Removes the given columns from the datatable. Data in the removed columns is also lost permanently. The function returns the updated datatable entity.

Example: Remove three columns from the datatable with id 123.

DatatableById(123).RemoveColumns(["MyColumn1", "MyColumn2", "MyColumn3"])
RenameColumns

Column name mappings (Dictionary)

Changes names of one or several columns in the datatable. The function returns the updated datatable entity.

Examples: Rename one/two columns in the datatable with id 123.

DatatableById(123).RenameColumns(#{"MyColumnNewName": "MyColumnOldName"})

DatatableById(123).RenameColumns(#{
  "MyColumnNewName1": "MyColumnOldName1",
  "MyColumnNewName2": "MyColumnOldName2"
})
SetPrimaryKey Key columns (String array)

Sets primary key for the datatable. The primary key consists of one or several columns of the Datatable. When providing an empty array, the primary key is removed.

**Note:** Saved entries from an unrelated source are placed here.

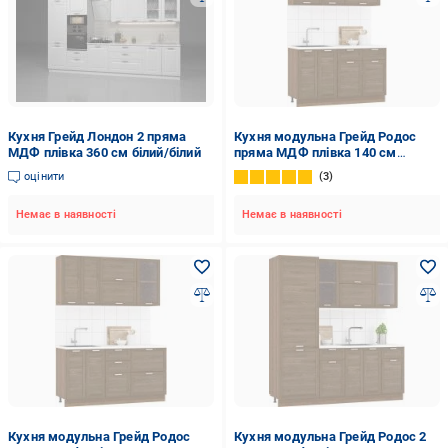
Кухня Грейд Лондон 2 пряма
Кухня модульна Грейд Родос
МДФ плівка 360 см білий/білий
пряма МДФ плівка 140 см
коричневий/коричневий
оцінити
3
Немає в наявності
Немає в наявності
Кухня модульна Грейд Родос
Кухня модульна Грейд Родос 2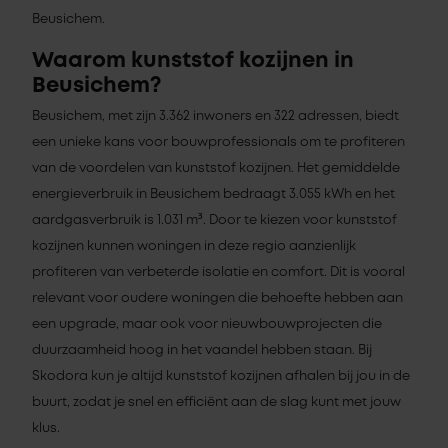
Beusichem.
Waarom kunststof kozijnen in
Beusichem?
Beusichem, met zijn 3.362 inwoners en 322 adressen, biedt
een unieke kans voor bouwprofessionals om te profiteren
van de voordelen van kunststof kozijnen. Het gemiddelde
energieverbruik in Beusichem bedraagt 3.055 kWh en het
aardgasverbruik is 1.031 m³. Door te kiezen voor kunststof
kozijnen kunnen woningen in deze regio aanzienlijk
profiteren van verbeterde isolatie en comfort. Dit is vooral
relevant voor oudere woningen die behoefte hebben aan
een upgrade, maar ook voor nieuwbouwprojecten die
duurzaamheid hoog in het vaandel hebben staan. Bij
Skodora kun je altijd kunststof kozijnen afhalen bij jou in de
buurt, zodat je snel en efficiënt aan de slag kunt met jouw
klus.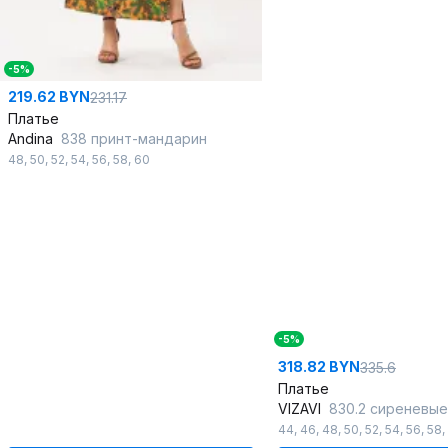
-5%
219.62 BYN
231.17
Платье
Andina
838 принт-мандарин
48
,
50
,
52
,
54
,
56
,
58
,
60
-5%
318.82 BYN
335.6
Платье
VIZAVI
830.2 сиреневы
44
,
46
,
48
,
50
,
52
,
54
,
56
,
58
,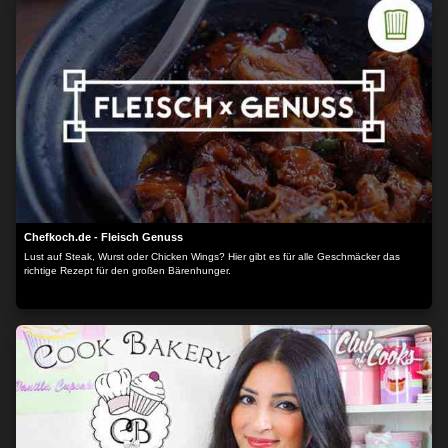
Chefkoch.de - Fleisch Genuss
Lust auf Steak, Wurst oder Chicken Wings? Hier gibt es für alle Geschmäcker das
richtige Rezept für den großen Bärenhunger.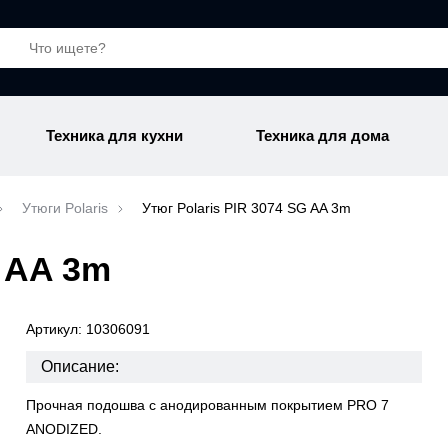
Техника для кухни
Техника для дома
Утюги Polaris
Утюг Polaris PIR 3074 SG AA 3m
G AA 3m
Артикул: 10306091
Описание:
Прочная подошва с анодированным покрытием PRO 7
ANODIZED.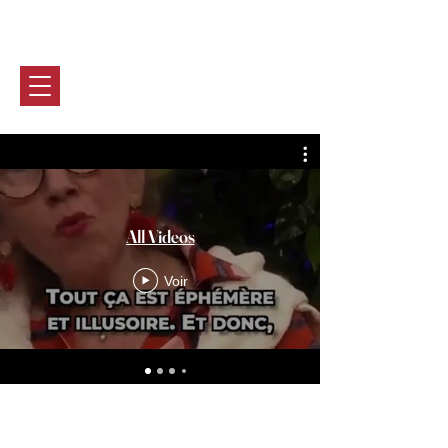
Marie-CHRISTine BASTIN
0032 (0) 470 90 46 28
All Videos
Voir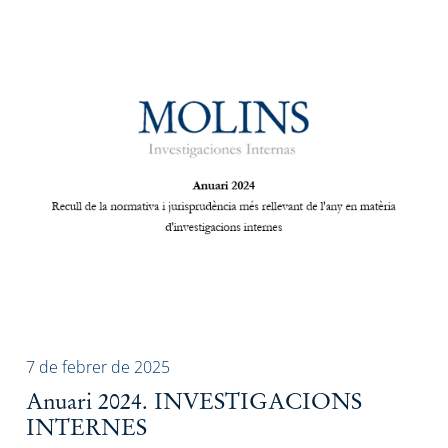
7 de febrer de 2025
Anuari 2024. INVESTIGACIONS
INTERNES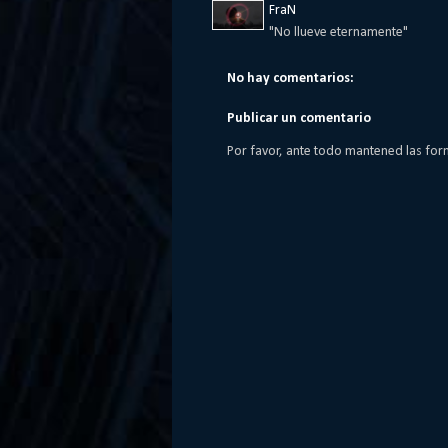
FraN
"No llueve eternamente"
No hay comentarios:
Publicar un comentario
Por favor, ante todo mantened las for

The primary key is used to optimize queries made to this datatable.

Examples:

DatatableById(1).SetPrimaryKey(["Id"]);
DatatableById(1).SetPrimaryKey(["CaseId", "EventType"]);
DatatableById(1).SetPrimaryKey([]);
Synchronize (none)

Refreshes the datatable information from the datasource (e.g., Snowflake) to QPR ProcessAnalyzer. This function needs to be called when the underlying table in the datasource is modified for QPR ProcessAnalyzer to be aware of the modifications. This is typically done right after the ETL run (to add data to the tables) has completed. Note that when data is imported to datatables using QPR ProcessAnalyzer user interface or scripts, calling the synchronize function is not needed.

Calling synchronize will perform the following actions:

  • Clears datatable metadata cache, such as the row count and datatable contents.
  • Changes the last imported date to current time.
  • Refresh columns metadata from datasource. Columns with unsupported data types are treated as strings.
  • If columns are changed, the last modified date is updated to current time.

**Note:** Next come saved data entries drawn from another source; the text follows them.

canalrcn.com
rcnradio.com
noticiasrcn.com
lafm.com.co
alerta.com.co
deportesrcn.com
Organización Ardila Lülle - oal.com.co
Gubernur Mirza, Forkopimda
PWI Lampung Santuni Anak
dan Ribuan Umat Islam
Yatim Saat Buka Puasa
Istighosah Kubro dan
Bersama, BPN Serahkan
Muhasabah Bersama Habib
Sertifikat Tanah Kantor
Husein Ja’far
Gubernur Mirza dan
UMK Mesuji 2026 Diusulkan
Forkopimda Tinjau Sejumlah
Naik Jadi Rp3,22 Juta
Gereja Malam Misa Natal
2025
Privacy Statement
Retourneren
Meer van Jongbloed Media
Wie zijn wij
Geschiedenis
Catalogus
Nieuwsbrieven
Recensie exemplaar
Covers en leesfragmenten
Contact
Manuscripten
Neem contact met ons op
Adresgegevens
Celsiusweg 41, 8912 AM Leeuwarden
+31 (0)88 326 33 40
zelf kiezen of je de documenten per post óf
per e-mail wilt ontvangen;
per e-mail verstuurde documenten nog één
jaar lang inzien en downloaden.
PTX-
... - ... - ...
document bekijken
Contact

Calling synchronize requires the GenericWrite permissions for the project.

Example:

DatatableById(123).Synchronize();
Truncate (none)

Truncates the datatable, i.e., removes all rows from it. Truncate is a very efficient operation to remove all rows comparing using the delete operation. At least the GenericWrite permission for the project is needed for this operation.

Example:

DatatableById(123).Truncate();

Function to get a datatable by id:

Function Parameters Description
DataTableById

datatable id (Integer)

Return datatable with given id. An exception is given if a datatable with the given id does not exist or user doesn't have permissions to it.

Examples:

DataTableById(27)
Returns: DataTable for the data table having id 27.